● REQUIRED ACTION: Every record below is to be reproduced exactly.

● STORED DATA:

+ + + + +

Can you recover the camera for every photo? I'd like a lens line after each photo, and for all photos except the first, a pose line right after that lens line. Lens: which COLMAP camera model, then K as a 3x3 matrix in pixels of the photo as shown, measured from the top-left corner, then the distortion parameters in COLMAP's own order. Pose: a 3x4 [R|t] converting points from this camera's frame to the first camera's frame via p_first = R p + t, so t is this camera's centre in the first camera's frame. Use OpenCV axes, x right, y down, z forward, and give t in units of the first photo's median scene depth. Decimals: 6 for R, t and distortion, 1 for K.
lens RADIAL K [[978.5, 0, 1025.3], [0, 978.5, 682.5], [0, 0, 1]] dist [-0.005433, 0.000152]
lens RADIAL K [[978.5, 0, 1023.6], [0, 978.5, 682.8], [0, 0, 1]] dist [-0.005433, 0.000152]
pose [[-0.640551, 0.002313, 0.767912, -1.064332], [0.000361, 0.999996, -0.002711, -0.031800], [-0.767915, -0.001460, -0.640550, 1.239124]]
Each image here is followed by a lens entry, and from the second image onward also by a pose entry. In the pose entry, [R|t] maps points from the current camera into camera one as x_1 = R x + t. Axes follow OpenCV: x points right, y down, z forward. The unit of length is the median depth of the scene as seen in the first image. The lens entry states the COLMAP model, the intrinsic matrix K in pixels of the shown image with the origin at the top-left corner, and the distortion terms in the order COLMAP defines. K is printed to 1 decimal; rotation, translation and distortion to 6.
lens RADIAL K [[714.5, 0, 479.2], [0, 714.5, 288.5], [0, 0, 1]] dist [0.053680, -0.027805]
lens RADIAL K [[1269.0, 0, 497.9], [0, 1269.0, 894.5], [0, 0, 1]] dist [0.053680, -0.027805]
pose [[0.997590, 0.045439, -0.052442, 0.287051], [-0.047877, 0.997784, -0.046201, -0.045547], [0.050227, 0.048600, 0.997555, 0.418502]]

+ + + + +

● YOUR RESPONSE:
Can you recover the camera for every photo? I'd like a lens line after each photo, and for all photos except the first, a pose line right after that lens line. Lens: which COLMAP camera model, then K as a 3x3 matrix in pixels of the photo as shown, measured from the top-left corner, then the distortion parameters in COLMAP's own order. Pose: a 3x4 [R|t] converting points from this camera's frame to the first camera's frame via p_first = R p + t, so t is this camera's centre in the first camera's frame. Use OpenCV axes, x right, y down, z forward, and give t in units of the first photo's median scene depth. Decimals: 6 for R, t and distortion, 1 for K.
lens RADIAL K [[978.5, 0, 1025.3], [0, 978.5, 682.5], [0, 0, 1]] dist [-0.005433, 0.000152]
lens RADIAL K [[978.5, 0, 1023.6], [0, 978.5, 682.8], [0, 0, 1]] dist [-0.005433, 0.000152]
pose [[-0.640551, 0.002313, 0.767912, -1.064332], [0.000361, 0.999996, -0.002711, -0.031800], [-0.767915, -0.001460, -0.640550, 1.239124]]
Each image here is followed by a lens entry, and from the second image onward also by a pose entry. In the pose entry, [R|t] maps points from the current camera into camera one as x_1 = R x + t. Axes follow OpenCV: x points right, y down, z forward. The unit of length is the median depth of the scene as seen in the first image. The lens entry states the COLMAP model, the intrinsic matrix K in pixels of the shown image with the origin at the top-left corner, and the distortion terms in the order COLMAP defines. K is printed to 1 decimal; rotation, translation and distortion to 6.
lens RADIAL K [[714.5, 0, 479.2], [0, 714.5, 288.5], [0, 0, 1]] dist [0.053680, -0.027805]
lens RADIAL K [[1269.0, 0, 497.9], [0, 1269.0, 894.5], [0, 0, 1]] dist [0.053680, -0.027805]
pose [[0.997590, 0.045439, -0.052442, 0.287051], [-0.047877, 0.997784, -0.046201, -0.045547], [0.050227, 0.048600, 0.997555, 0.418502]]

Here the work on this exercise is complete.